# [EXTRACTED MATERIAL]
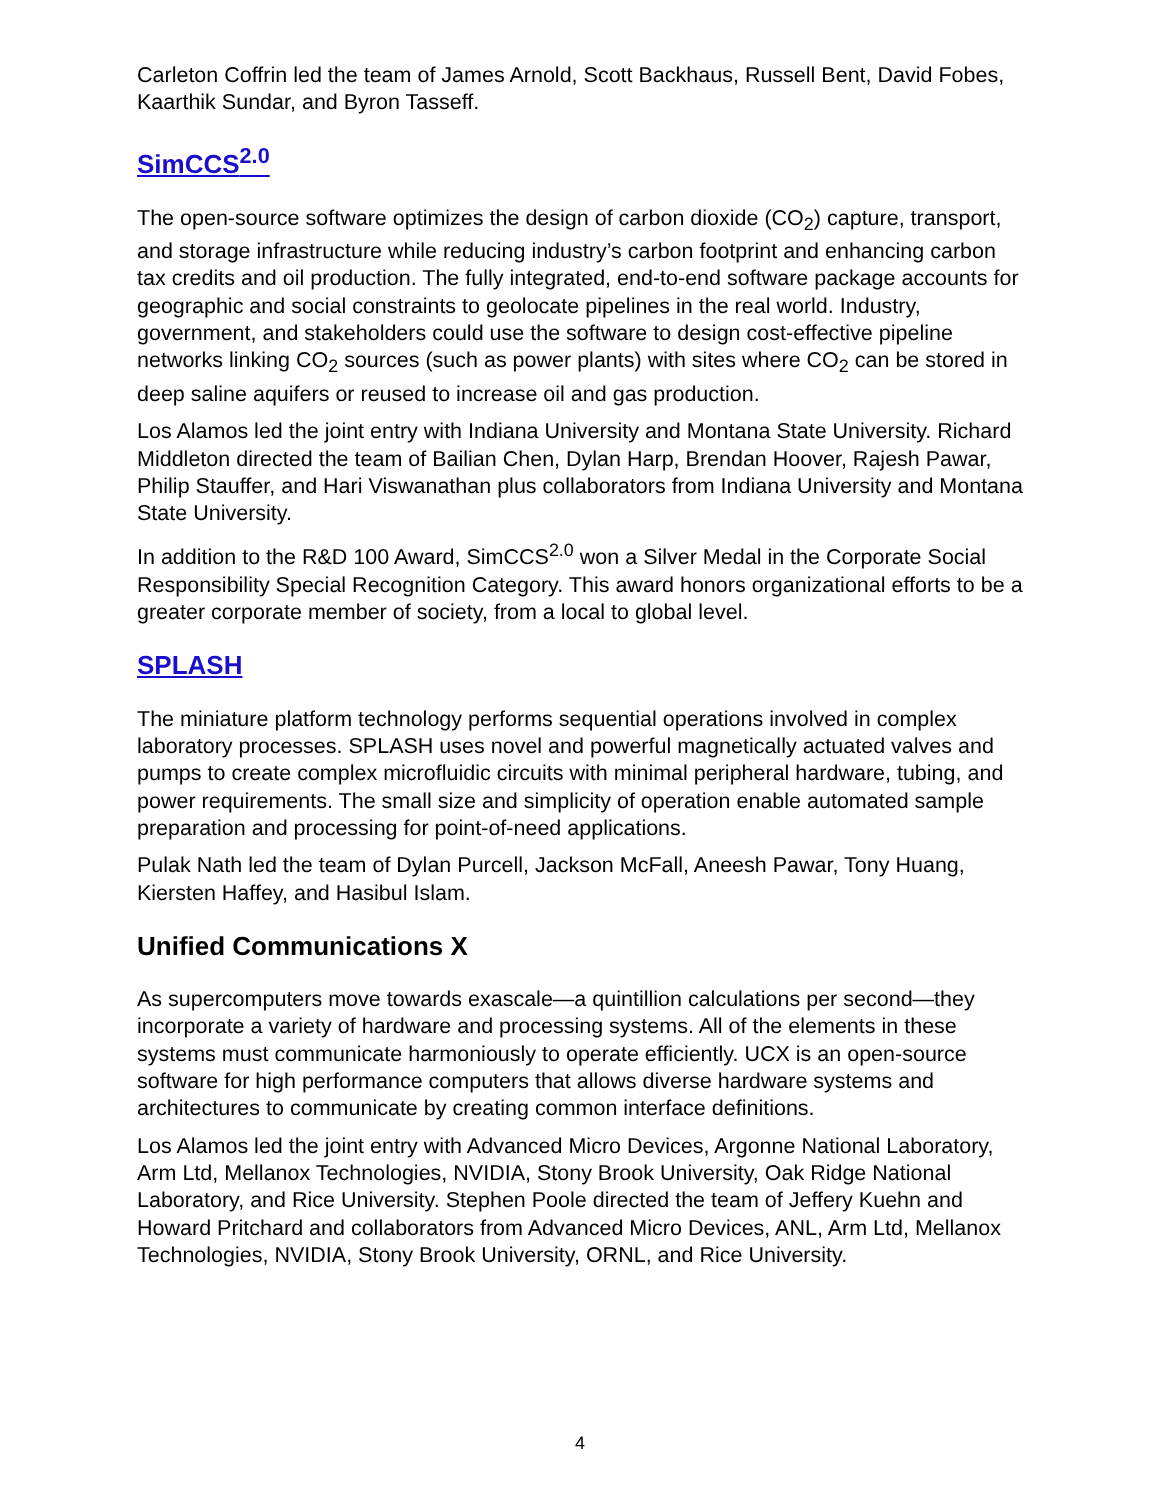Carleton Coffrin led the team of James Arnold, Scott Backhaus, Russell Bent, David Fobes, Kaarthik Sundar, and Byron Tasseff.
SimCCS<sup>2.0</sup>
The open-source software optimizes the design of carbon dioxide (CO<sub>2</sub>) capture, transport, and storage infrastructure while reducing industry’s carbon footprint and enhancing carbon tax credits and oil production. The fully integrated, end-to-end software package accounts for geographic and social constraints to geolocate pipelines in the real world. Industry, government, and stakeholders could use the software to design cost-effective pipeline networks linking CO<sub>2</sub> sources (such as power plants) with sites where CO<sub>2</sub> can be stored in deep saline aquifers or reused to increase oil and gas production.
Los Alamos led the joint entry with Indiana University and Montana State University. Richard Middleton directed the team of Bailian Chen, Dylan Harp, Brendan Hoover, Rajesh Pawar, Philip Stauffer, and Hari Viswanathan plus collaborators from Indiana University and Montana State University.
In addition to the R&D 100 Award, SimCCS<sup>2.0</sup> won a Silver Medal in the Corporate Social Responsibility Special Recognition Category. This award honors organizational efforts to be a greater corporate member of society, from a local to global level.
SPLASH
The miniature platform technology performs sequential operations involved in complex laboratory processes. SPLASH uses novel and powerful magnetically actuated valves and pumps to create complex microfluidic circuits with minimal peripheral hardware, tubing, and power requirements. The small size and simplicity of operation enable automated sample preparation and processing for point-of-need applications.
Pulak Nath led the team of Dylan Purcell, Jackson McFall, Aneesh Pawar, Tony Huang, Kiersten Haffey, and Hasibul Islam.
Unified Communications X
As supercomputers move towards exascale—a quintillion calculations per second—they incorporate a variety of hardware and processing systems. All of the elements in these systems must communicate harmoniously to operate efficiently. UCX is an open-source software for high performance computers that allows diverse hardware systems and architectures to communicate by creating common interface definitions.
Los Alamos led the joint entry with Advanced Micro Devices, Argonne National Laboratory, Arm Ltd, Mellanox Technologies, NVIDIA, Stony Brook University, Oak Ridge National Laboratory, and Rice University. Stephen Poole directed the team of Jeffery Kuehn and Howard Pritchard and collaborators from Advanced Micro Devices, ANL, Arm Ltd, Mellanox Technologies, NVIDIA, Stony Brook University, ORNL, and Rice University.
4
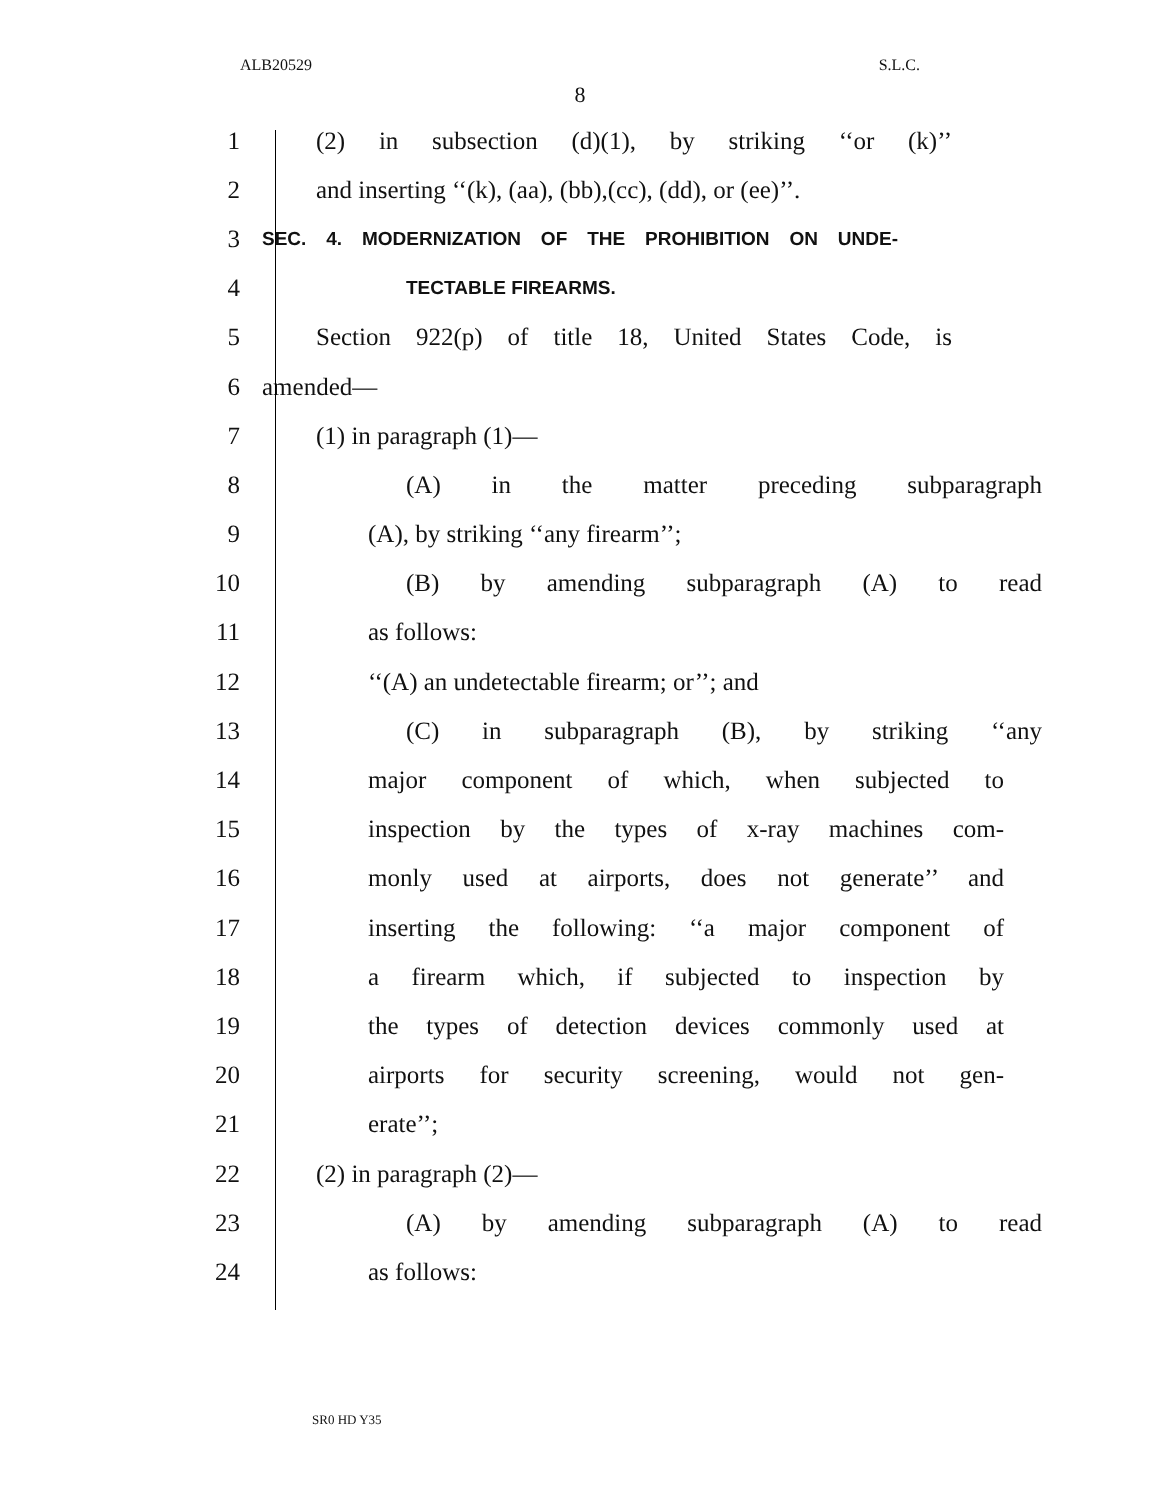ALB20529 S.L.C.
8
1
(2) in subsection (d)(1), by striking ‘‘or (k)’’
2
and inserting ‘‘(k), (aa), (bb),(cc), (dd), or (ee)’’.
3
SEC. 4. MODERNIZATION OF THE PROHIBITION ON UNDE-
4
TECTABLE FIREARMS.
5
Section 922(p) of title 18, United States Code, is
6 amended—
7 (1) in paragraph (1)—
8 (A) in the matter preceding subparagraph
9 (A), by striking ‘‘any firearm’’;
10 (B) by amending subparagraph (A) to read
11 as follows:
12 ‘‘(A) an undetectable firearm; or’’; and
13 (C) in subparagraph (B), by striking ‘‘any
14
major component of which, when subjected to
15
inspection by the types of x-ray machines com-
16
monly used at airports, does not generate’’ and
17
inserting the following: ‘‘a major component of
18
a firearm which, if subjected to inspection by
19
the types of detection devices commonly used at
20
airports for security screening, would not gen-
21 erate’’;
22 (2) in paragraph (2)—
23 (A) by amending subparagraph (A) to read
24 as follows:
SR0 HD Y35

# [WORK ITEM]
Every line in the data that holds the string "directed" should be returned.

# [TASK RESULT]
Los Alamos led the joint entry with Indiana University and Montana State University. Richard Middleton directed the team of Bailian Chen, Dylan Harp, Brendan Hoover, Rajesh Pawar, Philip Stauffer, and Hari Viswanathan plus collaborators from Indiana University and Montana State University.
Los Alamos led the joint entry with Advanced Micro Devices, Argonne National Laboratory, Arm Ltd, Mellanox Technologies, NVIDIA, Stony Brook University, Oak Ridge National Laboratory, and Rice University. Stephen Poole directed the team of Jeffery Kuehn and Howard Pritchard and collaborators from Advanced Micro Devices, ANL, Arm Ltd, Mellanox Technologies, NVIDIA, Stony Brook University, ORNL, and Rice University.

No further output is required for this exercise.